Толкаясь на заснеженном вокзале,
они вчера отчаянно просили
с промокшими зелёными глазами

– такими же,
как у тебя,
Россия, –

солдатиков, отправившихся в путь,
вернуться по домам когда-нибудь.

Озеро в лесу

Замёрзло озеро в лесу. Зима-паскуда!
Хандра со снегом – новогодняя посылка.
Она всегда приходит как бы ниоткуда,
и ты идёшь под фонарём дружить с бутылкой.

Какой-то тать хрипит в ушах свои куплеты
про золотые купола и урок беглых,
а ты опять, дурак, скулишь о титьках Светы –
больших, как эти фонари, как свет их, белых.

Пускай коптился бобылём, не хапал звёзды,
не стал начальником, увы, не жил на Рейне,
зато лицом не торговал, как наши звёзды,
не утонул по синеве в сухом бассейне.

Покрылась инеем под скулами крапива.
Не-Лаки Страйка огонёк. Болит колено.
Сорваться б с горлышка бутылки в море пива,
разбиться пеной…

Который раз…

Который раз прикинувшись нирваной,
Любовь заделается раной рваной.
Как времени потраченного жаль!
За прошлое цепляется февраль,
Снег опуская ночью на опушку.
Чужое сердце – так себе игрушка,
Когда своё не весит ничего.
Идёт весна – мы стережём границы,
И даже в небе посветлевшем птицы
Чернеют, точно тучки ПВО.

Одиссей Телемаху

Пора идти. Простимся, Телемах.
Пустой баркас ветра не гонят в море.
Что я найду: победу или горе?
В каких увижу зиму теремах?

Будь трижды проклят глупый Менелай!
Я лягу у стены или на рифы –
За мной присмотрят рыбы или грифы.
Меня не знаешь – но не забывай.

Я не вернусь. Скорее Дионис
Изменит своей пагубной привычке.
Спроси курить и тихо оглянись
Вослед бегущей к Трое электричке.

Этот город тебе к лицу…

Этот город тебе к лицу.
По крыльцу, приподнявши ворот,
ты выходишь на улицу
в перевязанный дымкой холод
и шагаешь мимо рябин.
Друг на друга в грозди похожих
ягод много, а ты – один,
даже если среди прохожих.
Этот город тебе идёт –
не навстречу, а так, на фоне.
Ты – планирующий самолёт,
диск на сломанном телефоне.
Сдвинув плечи, даёшь круги,
как Вергилий на карте ада.
Если думаешь «помоги»,
всё равно говоришь «не надо».

Никогда не спи…

Никогда не спи,
ничего не ешь,
не дыши и не пей воды.

На земле зима
проедает плешь –
оцени же её труды.
Всё, что ты искал
на страницах книг,
в гуще дней и в её глазах,

Ты нашёл, увы,
лишь на краткий миг –
и тот миг не придёт назад.

Песчинка

В состоянии алкогольного опьянения
в ночь с воскресенья на понедельник
Александр Иванович штурмовал отделение
банка (с целью занять там денег).

Потому что жизня – не пустыш гороховый,
даже самые светлые чувства требуют инвестиций.
А особенно – любовь к Лизавете Моховой.
С ней без денег ему бы пришлось проститься.

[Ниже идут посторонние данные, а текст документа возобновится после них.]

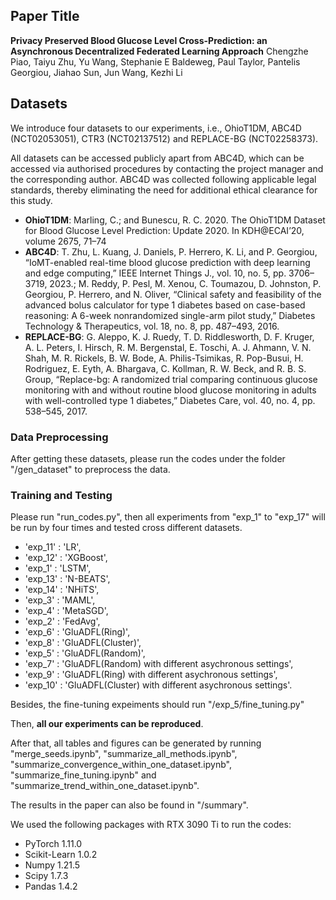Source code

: ## Paper Title ##
**Privacy Preserved Blood Glucose Level Cross-Prediction: an Asynchronous Decentralized Federated Learning Approach**
Chengzhe Piao, Taiyu Zhu, Yu Wang, Stephanie E Baldeweg, Paul Taylor, Pantelis Georgiou, Jiahao Sun, Jun Wang, Kezhi Li
## Datasets ##
We introduce four datasets to our experiments, i.e., OhioT1DM, ABC4D (NCT02053051), CTR3 (NCT02137512) and REPLACE-BG (NCT02258373).

All datasets can be accessed publicly apart from ABC4D, which can be accessed via authorised procedures by contacting the project manager and the corresponding author. ABC4D was collected following applicable legal standards, thereby eliminating the need for additional ethical clearance for this study.

* **OhioT1DM**: Marling, C.; and Bunescu, R. C. 2020. The OhioT1DM Dataset for Blood Glucose Level Prediction: Update 2020. In KDH@ECAI’20, volume 2675, 71–74
* **ABC4D**: T. Zhu, L. Kuang, J. Daniels, P. Herrero, K. Li, and P. Georgiou, “IoMT-enabled real-time blood glucose prediction with deep learning and edge computing,” IEEE Internet Things J., vol. 10, no. 5, pp. 3706–3719, 2023.; M. Reddy, P. Pesl, M. Xenou, C. Toumazou, D. Johnston, P. Georgiou, P. Herrero, and N. Oliver, “Clinical safety and feasibility of the advanced bolus calculator for type 1 diabetes based on case-based reasoning: A
6-week nonrandomized single-arm pilot study,” Diabetes Technology & Therapeutics, vol. 18, no. 8, pp. 487–493, 2016.
* **REPLACE-BG**: G. Aleppo, K. J. Ruedy, T. D. Riddlesworth, D. F. Kruger, A. L. Peters, I. Hirsch, R. M. Bergenstal, E. Toschi, A. J. Ahmann, V. N. Shah, M. R. Rickels, B. W. Bode, A. Philis-Tsimikas, R. Pop-Busui, H. Rodriguez, E. Eyth, A. Bhargava, C. Kollman, R. W. Beck, and R. B. S. Group, “Replace-bg: A randomized trial comparing continuous glucose monitoring with and without routine blood glucose monitoring in adults with well-controlled type 1 diabetes,” Diabetes Care, vol. 40, no. 4, pp. 538–545, 2017.

### Data Preprocessing

After getting these datasets, please run the codes under the folder "/gen_dataset" to preprocess the data. 

### Training and Testing

Please run "run_codes.py", then all experiments from "exp\_1" to "exp\_17" will be run by four times and tested cross different datasets.
* 'exp\_11' : 'LR',
* 'exp\_12' : 'XGBoost',
* 'exp\_1' : 'LSTM',
* 'exp\_13' : 'N-BEATS',
* 'exp\_14' : 'NHiTS',
* 'exp\_3' : 'MAML',
* 'exp\_4' : 'MetaSGD',
* 'exp\_2' : 'FedAvg',
* 'exp\_6' : 'GluADFL(Ring)',
* 'exp\_8' : 'GluADFL(Cluster)',
* 'exp\_5' : 'GluADFL(Random)',
* 'exp\_7' : 'GluADFL(Random) with different asychronous settings',
* 'exp\_9' : 'GluADFL(Ring) with different asychronous settings',
* 'exp\_10' : 'GluADFL(Cluster) with different asychronous settings'.

Besides, the fine-tuning expeiments should run "/exp\_5/fine\_tuning.py"

Then, **all our experiments can be reproduced**.

After that, all tables and figures can be generated by running "merge_seeds.ipynb", "summarize_all_methods.ipynb", "summarize_convergence_within_one_dataset.ipynb", "summarize_fine_tuning.ipynb" and "summarize_trend_within_one_dataset.ipynb".

The results in the paper can also be found in "/summary".

We used the following packages with RTX 3090 Ti to run the codes:
* PyTorch 1.11.0
* Scikit-Learn 1.0.2
* Numpy 1.21.5
* Scipy 1.7.3
* Pandas 1.4.2
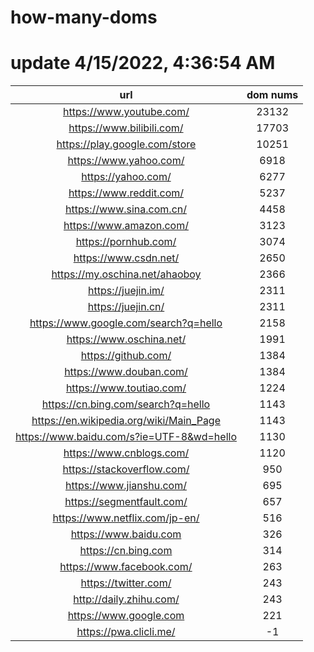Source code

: # how-many-doms

# update 4/15/2022, 4:36:54 AM

url | dom nums
:-: | :-:
https://www.youtube.com/ | 23132
https://www.bilibili.com/ | 17703
https://play.google.com/store | 10251
https://www.yahoo.com/ | 6918
https://yahoo.com/ | 6277
https://www.reddit.com/ | 5237
https://www.sina.com.cn/ | 4458
https://www.amazon.com/ | 3123
https://pornhub.com/ | 3074
https://www.csdn.net/ | 2650
https://my.oschina.net/ahaoboy | 2366
https://juejin.im/ | 2311
https://juejin.cn/ | 2311
https://www.google.com/search?q=hello | 2158
https://www.oschina.net/ | 1991
https://github.com/ | 1384
https://www.douban.com/ | 1384
https://www.toutiao.com/ | 1224
https://cn.bing.com/search?q=hello | 1143
https://en.wikipedia.org/wiki/Main_Page | 1143
https://www.baidu.com/s?ie=UTF-8&wd=hello | 1130
https://www.cnblogs.com/ | 1120
https://stackoverflow.com/ | 950
https://www.jianshu.com/ | 695
https://segmentfault.com/ | 657
https://www.netflix.com/jp-en/ | 516
https://www.baidu.com | 326
https://cn.bing.com | 314
https://www.facebook.com/ | 263
https://twitter.com/ | 243
http://daily.zhihu.com/ | 243
https://www.google.com | 221
https://pwa.clicli.me/ | -1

Потерпев неудачу, он слонялся по улицам немощёным
и грубил коммерсантам в ларьках, угрожая пожаром им,
и стрелял по прохожему охолощённым
(как и сам он уже третий год) макаровым.

Потому что любить завещали ближнего, а не дальнего, –
Колея не его, но он едет по ней уверенно.
В мире капитализма нет ничего капитального,
а Россия прибита к Земле истуканами Ленина.

В отделении – но не том, где дают наличные, –
ему стало себя почему-то жаль.
В разговоре с бомжом рассуждал о границах личности
и увидел Вселенскую Мудрость в глазах бомжа.

Потому что, – майору кричал он осипшим голосом, –
не причина заставила выйти из дому, а причинка!
Что есть ты со своею звездою в масштабах Космоса?
Материальная точка. Плевок. Песчинка.